The Simon-Skjodt Center offers a variety of opportunities for current leaders from many disciplines, professions, and countries to work on innovative projects that will advance our goals by:
Fostering scholarship with practical applications for understanding and preventing genocide and mass atrocities.
Developing tools and policies for predicting, preventing, and responding to genocide and mass atrocities.
Educating the public and policymakers about genocide and how to prevent it.
The mission of the Simon-Skjodt Center for the Prevention of Genocide is to ensure that the United States government, governments around the world, and multilateral organizations institutionalize structures, tools, and policies to effectively prevent and respond to genocide and mass atrocities.
Ensuring a better future requires innovative strategies and new applied research in understanding the causes of genocide and how to address them. The Simon-Skjodt Center’s Bernstein Genocide Prevention Fellowship will serve as an incubator for new ideas for seasoned leaders in the field of genocide prevention. The Fellowship’s aim is to bridge the gaps among academics, government officials, and NGOs who have a distinguished track record of working on the frontlines of preventing and responding to these crimes.
This Fellowship will provide a valuable contribution to the Simon-Skjodt Center’s Fellowship Program by advancing our understanding of genocide, studying lessons learned from past cases on how to prevent it, and providing critical new insights and recommendations on how to improve the global capacity to respond. Projects undertaken by other Simon-Skjodt Center Fellows have enhanced the capacity to identify where genocide threatens and to interrupt the processes that can lead to it. Our Fellows have also contributed to efforts to educate the public and policymakers about ongoing cases of concern and potential responses. Fellows have helped to organize conferences, symposia, and other events where they have presented their work to policymakers, experts, activists, and interested members of the public. The Bernstein Fellowship will build upon this track record in advancing the field of, and policy discussion around, atrocity prevention.
We are recruiting Fellows who are established leaders in their professions and who can contribute new insights and thinking based upon a track record of professional success.
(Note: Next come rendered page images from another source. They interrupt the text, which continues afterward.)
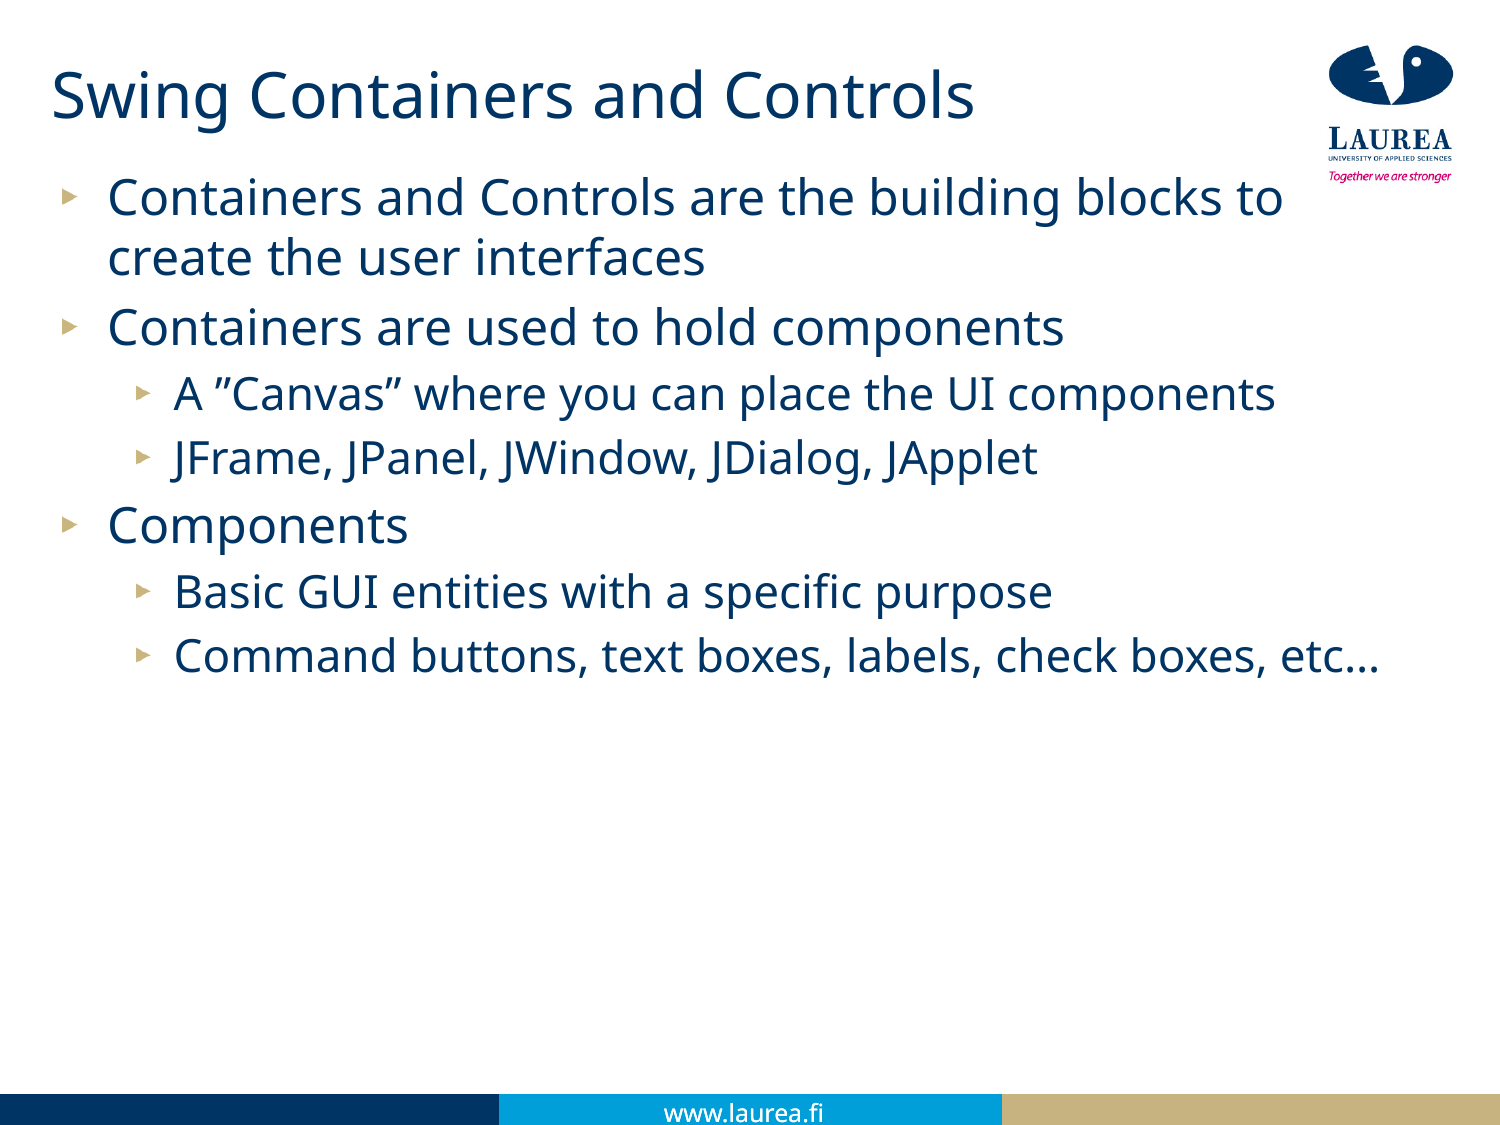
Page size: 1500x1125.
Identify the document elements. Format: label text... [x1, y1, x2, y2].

picture [51, 506, 85, 542]
picture [126, 574, 157, 607]
picture [51, 178, 85, 214]
list Containers and Controls are the building blocks to create the user interfaces Containers are used to hold components A ”Canvas” where you can place the UI components JFrame, JPanel, JWindow, JDialog, JApplet Components Basic GUI entities with a specific purpose Command buttons, text boxes, labels, check boxes, etc… [36, 158, 1406, 1001]
picture [51, 308, 85, 344]
title Swing Containers and Controls [36, 46, 1317, 139]
picture [0, 1094, 498, 1125]
picture [126, 440, 157, 473]
picture [1327, 43, 1454, 186]
picture [1003, 1094, 1500, 1125]
picture [126, 376, 157, 409]
picture [126, 638, 157, 671]
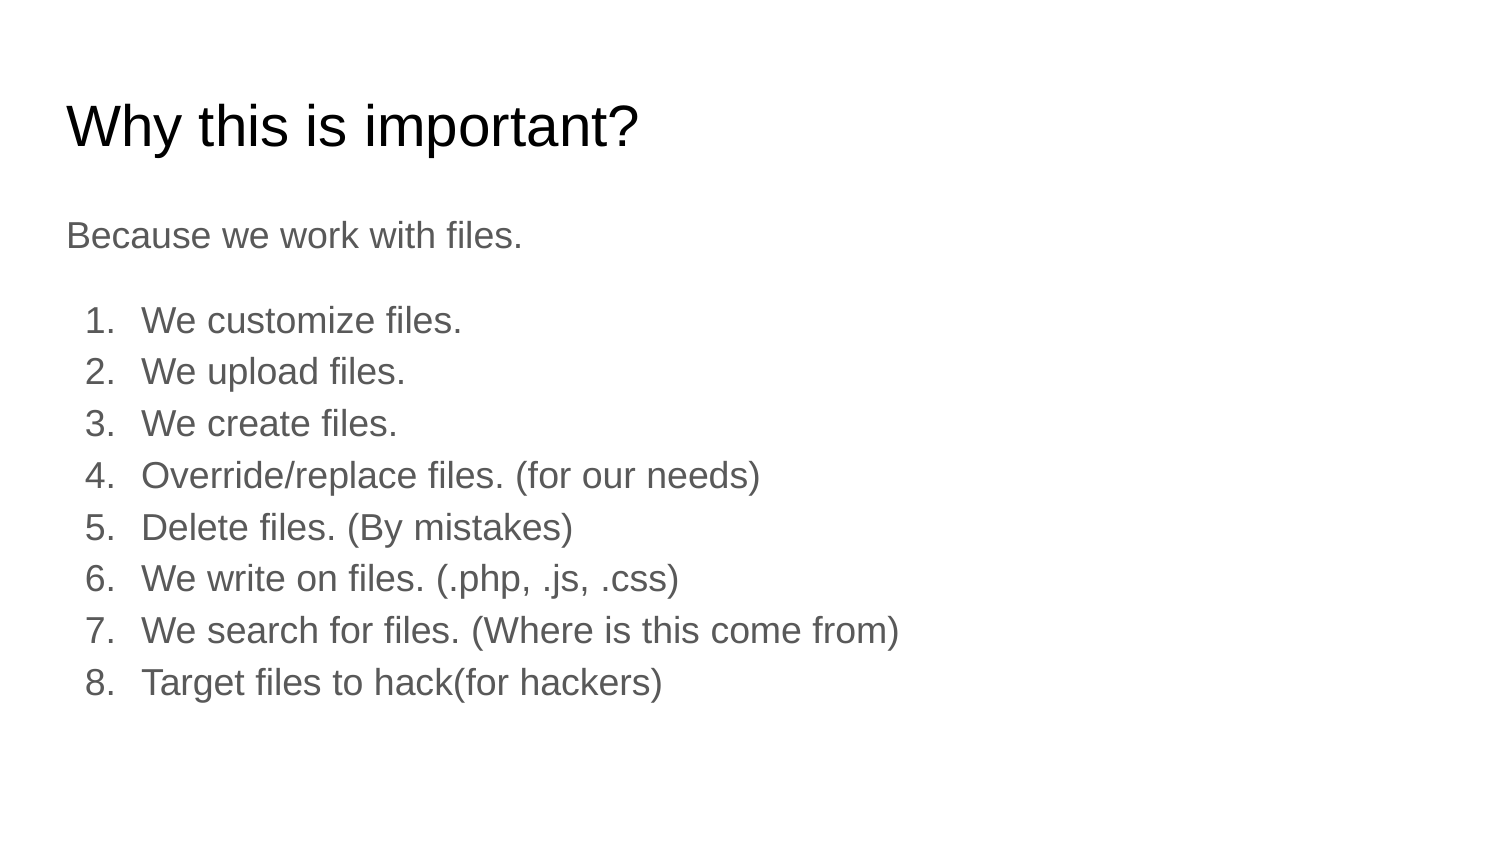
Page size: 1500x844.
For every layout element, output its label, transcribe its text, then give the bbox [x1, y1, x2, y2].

list Because we work with files. We customize files. We upload files. We create files. Override/replace files. (for our needs) Delete files. (By mistakes) We write on files. (.php, .js, .css) We search for files. (Where is this come from) Target files to hack(for hackers) [51, 189, 1449, 750]
title Why this is important? [51, 72, 1449, 167]
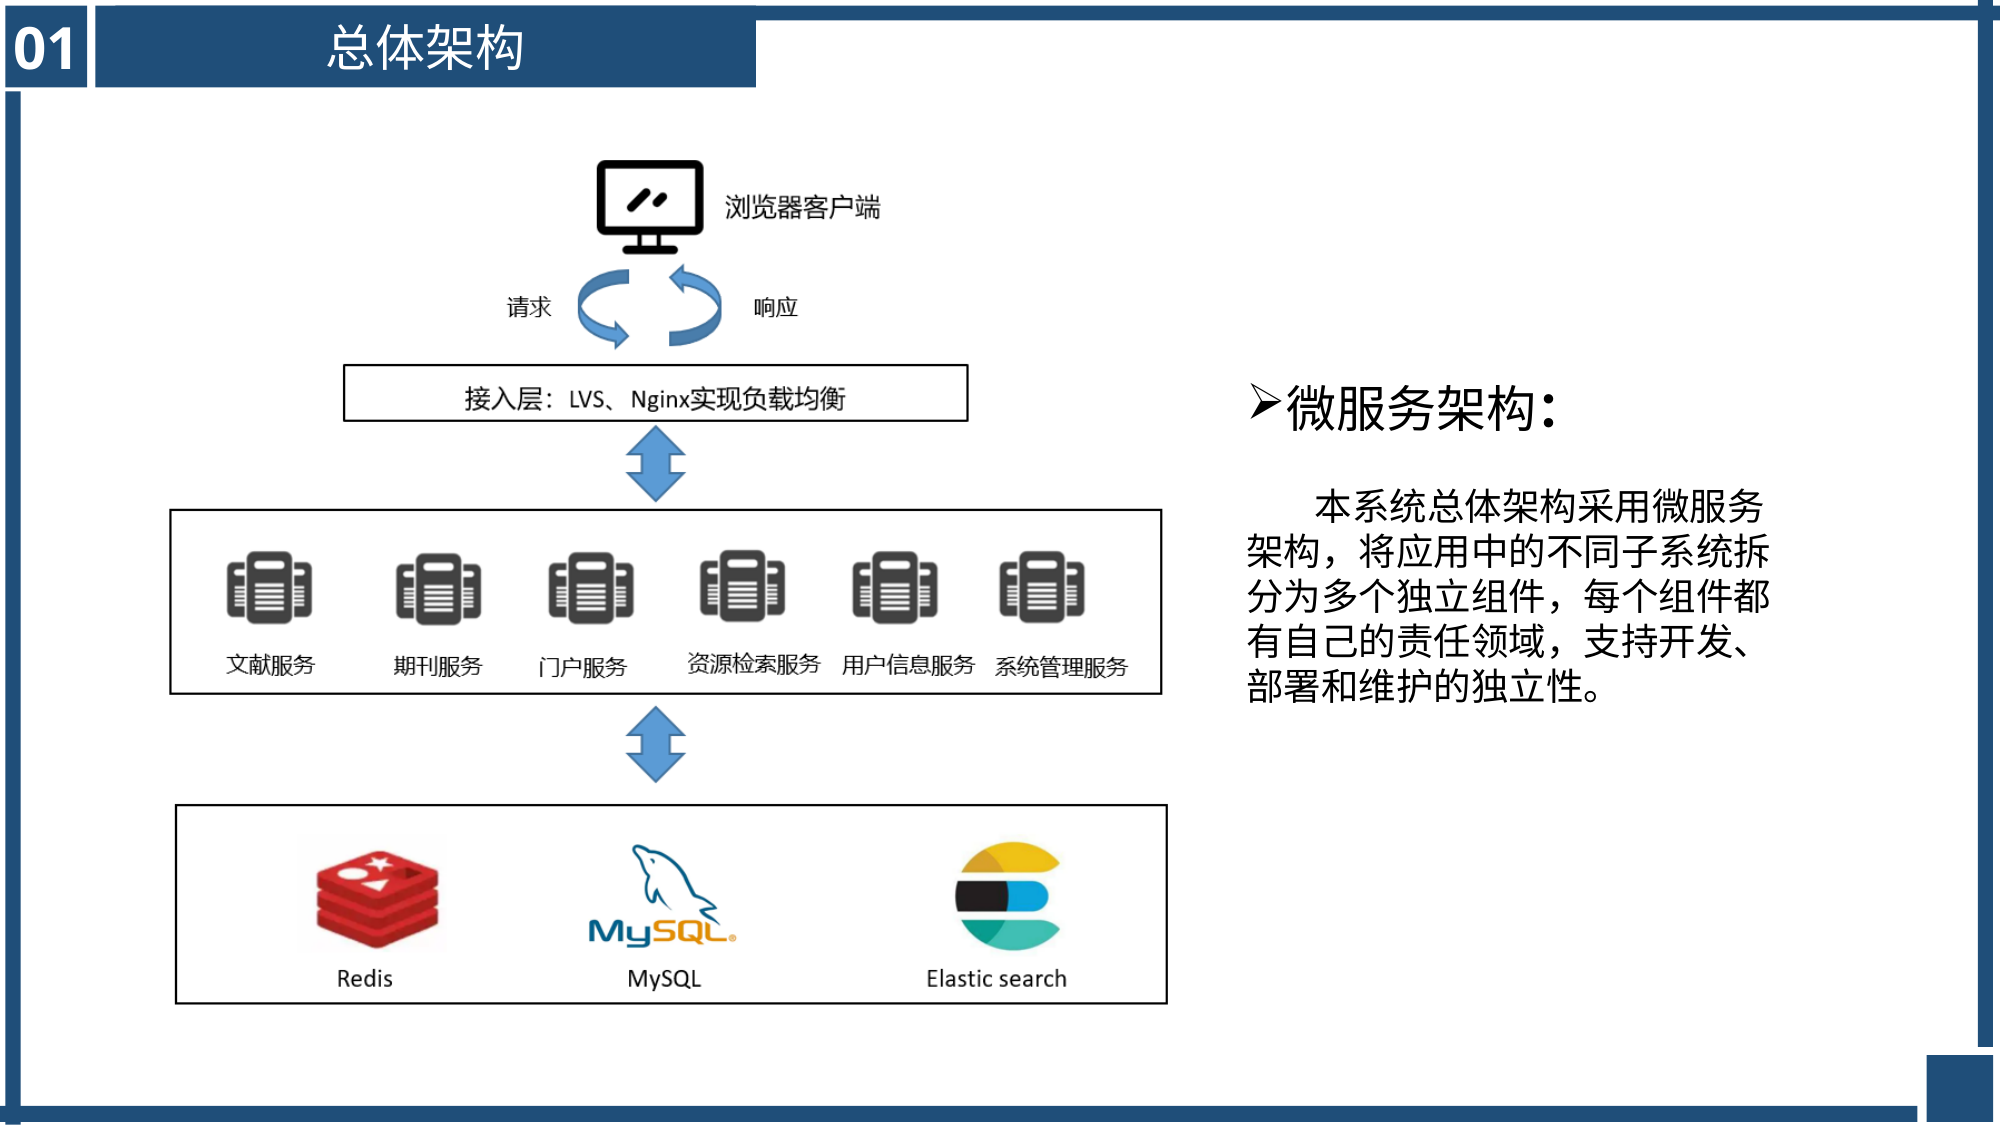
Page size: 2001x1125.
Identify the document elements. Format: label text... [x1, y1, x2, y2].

Fellows will come from a variety of backgrounds—such as government service (diplomacy, military, and intelligence), academia, civil society, law, and journalism—and are residential and non-residential.
For periods ranging from four months to a year, Fellows will work on projects that draw from a variety of fields including political science, law, geography, history, humanitarian affairs and human rights, international relations, sociology, psychology, journalism, and applied sciences.
General areas of focus for these projects typically include:
- Causes of genocide and mass atrocities and lessons to be drawn from past occurrences
- Technological applications for monitoring, countering, and documenting risks of genocide
- Places at future risk of genocide or mass atrocity
- Practical policies and strategies for preventing or responding to genocide and mass atrocities
- Educational and training resources aimed at the public, policymakers, or practitioners
- Lessons learned and retrospective analyses examining cases of past or ongoing atrocities
- Justice and accountability
As part of their research, Fellows may travel domestically or internationally to gather information for their projects. Each project culminates in one or more finished products, such as a book or article for publication, a major policy paper, a report on or demonstration of a technological application, a handbook or manual for practitioners, a website resource, a grant-ready proposal for a program or field project, a major interdisciplinary conference resulting in a published collection of papers, or other multimedia or exhibition quality displays. In addition to working on their projects, the Bernstein Genocide Prevention Fellows will help to organize seminars, workshops, conferences, or other opportunities to present their findings. The Simon-Skjodt Center disseminates the results of individual Fellows’ work to its contacts in the policy and practitioner communities who are most likely to find applications for it.
No other institution offers a Fellowship program that focuses exclusively on fostering new work with practical applications for preventing genocide. Over time, the program will significantly expand and diversify the field of genocide prevention and disseminate to audiences throughout the world the essential concepts and tools of genocide prevention.